And Another Thing... by Eoin Colfer
My rating: 4 of 5 stars
I've been both avoiding and wanting to read And Another Thing ever since they announced it. A new Hitchhiker's Guide novel? Without Douglas Adams? Impossible. Blasphemy. But then again, Mostly Harmless left such a bad taste in the mouths of Adams' fans that I really did want one more. Also, I wrote my own Hitchhiker's Guide novel and I think it turned out pretty well. So the idea of an officially sanctioned sequel held appeal. I finally bit the bullet and bought Another, and was mostly happy with it. Is it the novel I would have written? No. Is it the novel Adams would have written? No. Then again, even Mostly Harmless felt like an imitation of Adams, so even the great one had lost it. Colfer manages to imitate the style of Adams while putting his own spin on it. For the most part, I was able to suspend my skepticism and imagine I was reading a true novel by Adams.
First question I needed answered was how to continue the story, because (spoiler alert) all the major characters died in Mostly Harmless, and the Earth in all possible realities was destroyed as well.

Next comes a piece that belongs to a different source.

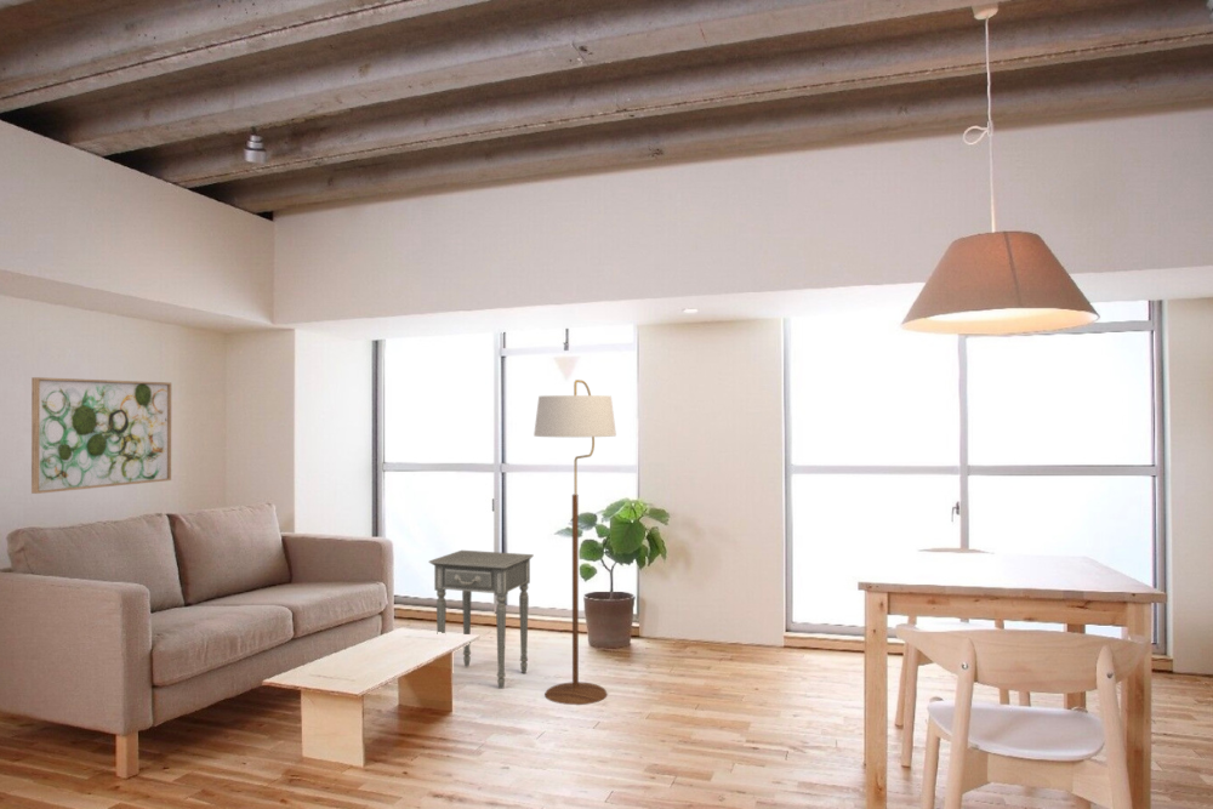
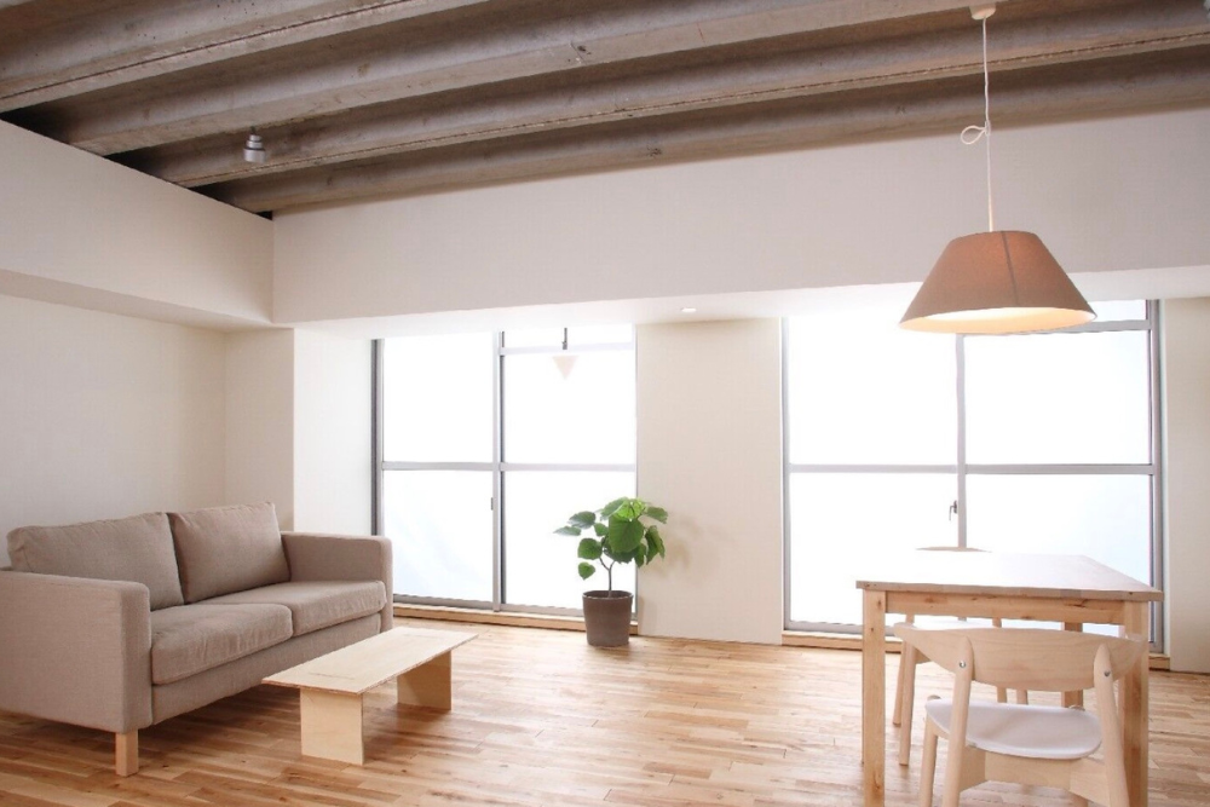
- floor lamp [533,378,617,706]
- side table [428,549,535,690]
- wall art [30,376,172,495]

Kind of a dead end. Another did come up with an explanation for how the characters survived utter destruction. I won't spoil it, but I have to admit, the explanation was a little disappointing. Still, we move on.
And Another Thing revolves around fan favorite Wowbagger the Infinitely Prolonged and his quest to be killed by the Thunder God Thor. The story is convoluted, which is a good thing, since Adams was the king of complicated plotting. But where Adams always managed to take the most bizarre elements and string them into an epic journey, Another Thing ultimately has no real theme.

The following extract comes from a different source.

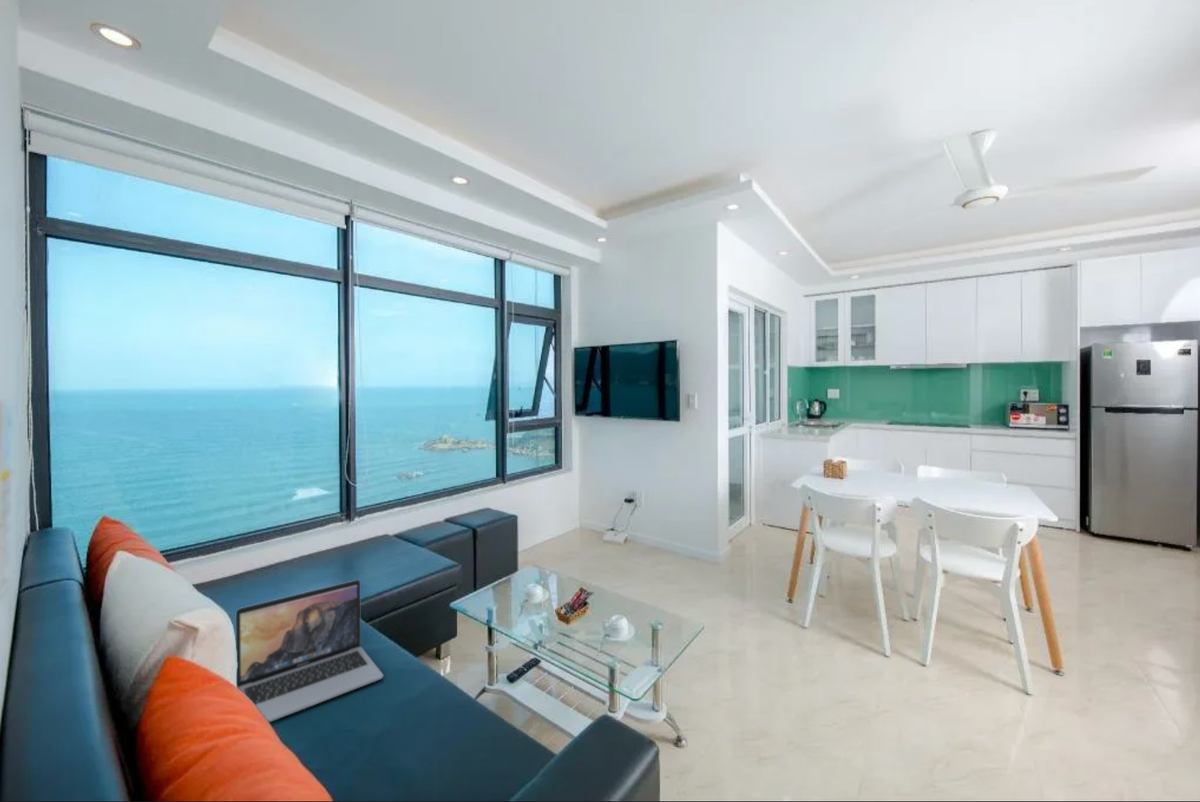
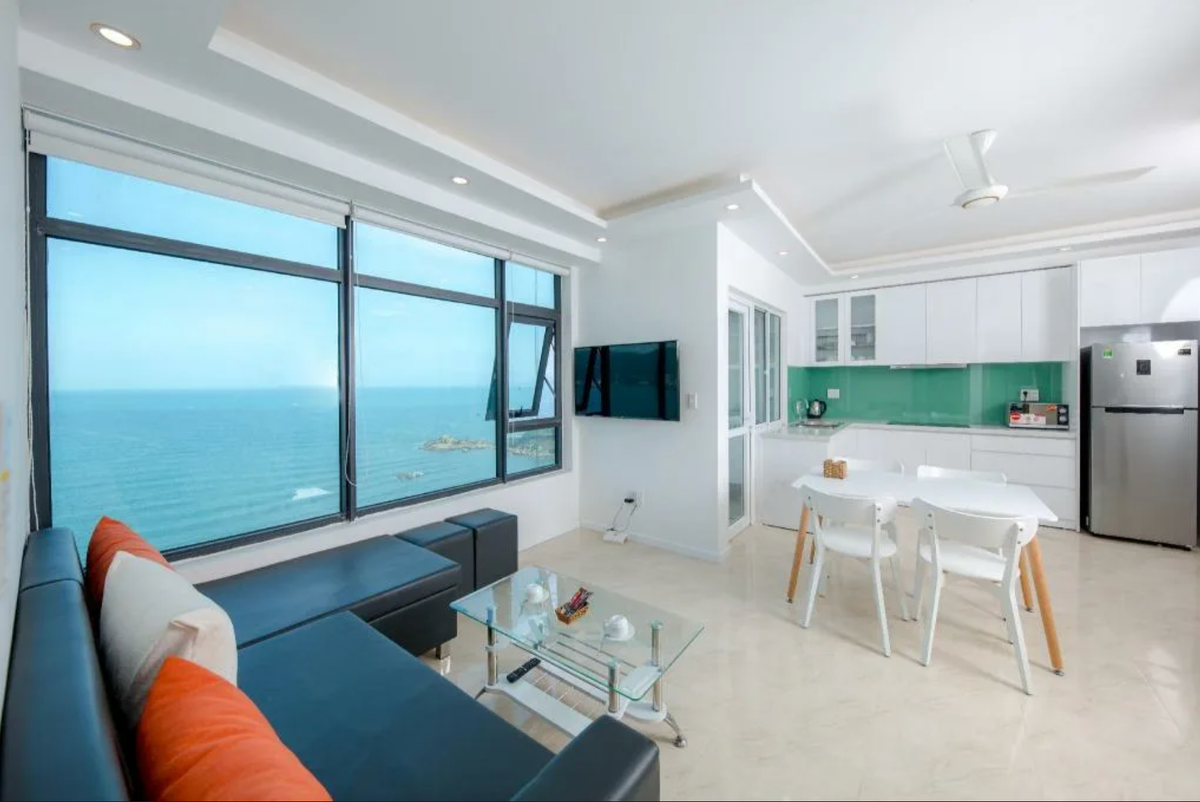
- laptop [235,579,384,723]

One of the great skills of Adams was to take story elements that felt completely different and string them into a coherent narrative. He took you on a journey to the far and strange reaches of the galaxy with characters on quests to answer fundamental questions like the meaning of life or stop the extermination of the galaxy.
Colfer didn't do that. The story felt forced and unfocused. None of the main characters have any real stake in the quest. I found myself asking several times, "why are they doing this again?"
But that's not to say I didn't enjoy the book. The characters are well written and familiar. Some didn't get enough time like Arthur. New characters like Left Brain, Zaphod's amputated and superintelligent head, felt at home. And of course, the big question is, "is Another Thing funny? The answer is absolutely yes. A scene where the Lovecraftian God Cthulhu applied for a job had me laughing out loud, literally not figuratively.
The book isn't perfect, but it's truly a worthy successor. Adams would have been proud.